WORK REQUEST. The answer must be an exact copy of the lines from the one containing "10: 12.996 -> 12.987" through the end of the records, with the pictures left out.

DATA SUPPLIED.
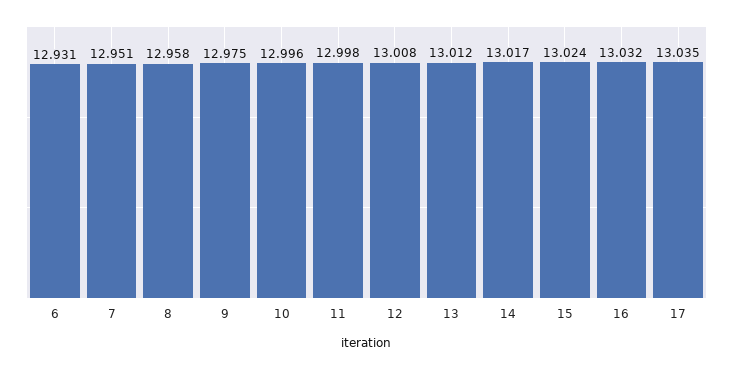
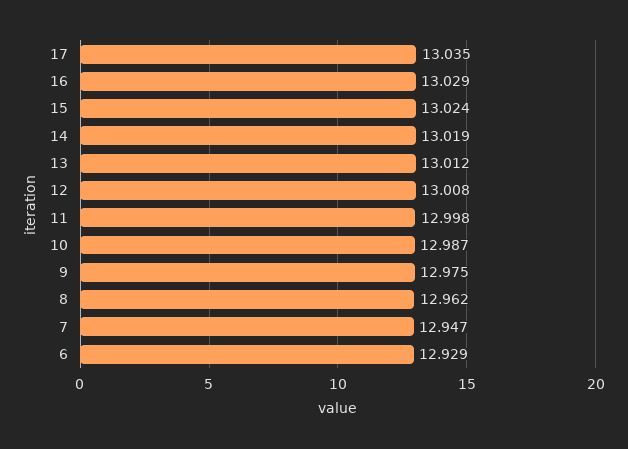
6: 12.931 -> 12.929
7: 12.951 -> 12.947
8: 12.958 -> 12.962
10: 12.996 -> 12.987
14: 13.017 -> 13.019
16: 13.032 -> 13.029

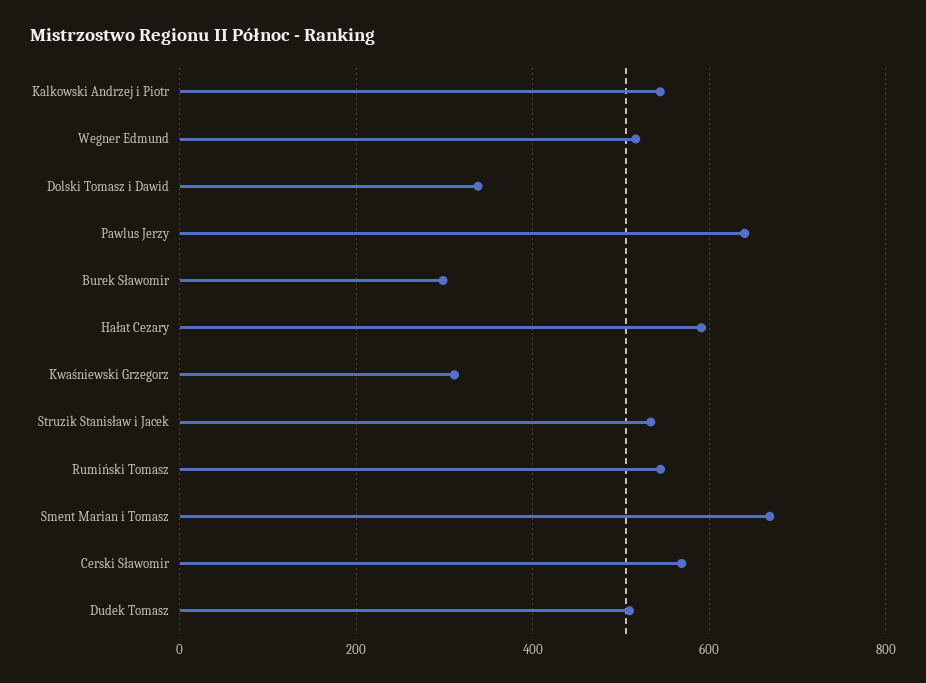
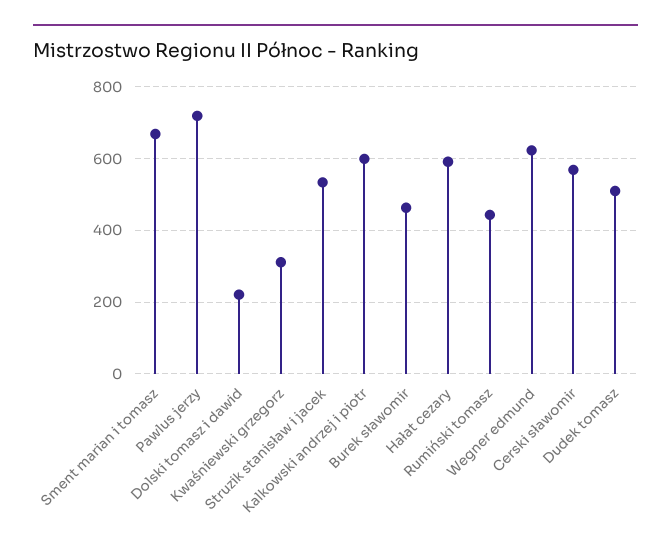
Kalkowski Andrzej i Piotr: 540 -> 600
Wegner Edmund: 520 -> 620
Dolski Tomasz i Dawid: 340 -> 220
Pawlus Jerzy: 640 -> 720
Burek Sławomir: 300 -> 460
Rumiński Tomasz: 540 -> 440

EXERCISE OUTPUT.
10: 12.996 -> 12.987
14: 13.017 -> 13.019
16: 13.032 -> 13.029

Kalkowski Andrzej i Piotr: 540 -> 600
Wegner Edmund: 520 -> 620
Dolski Tomasz i Dawid: 340 -> 220
Pawlus Jerzy: 640 -> 720
Burek Sławomir: 300 -> 460
Rumiński Tomasz: 540 -> 440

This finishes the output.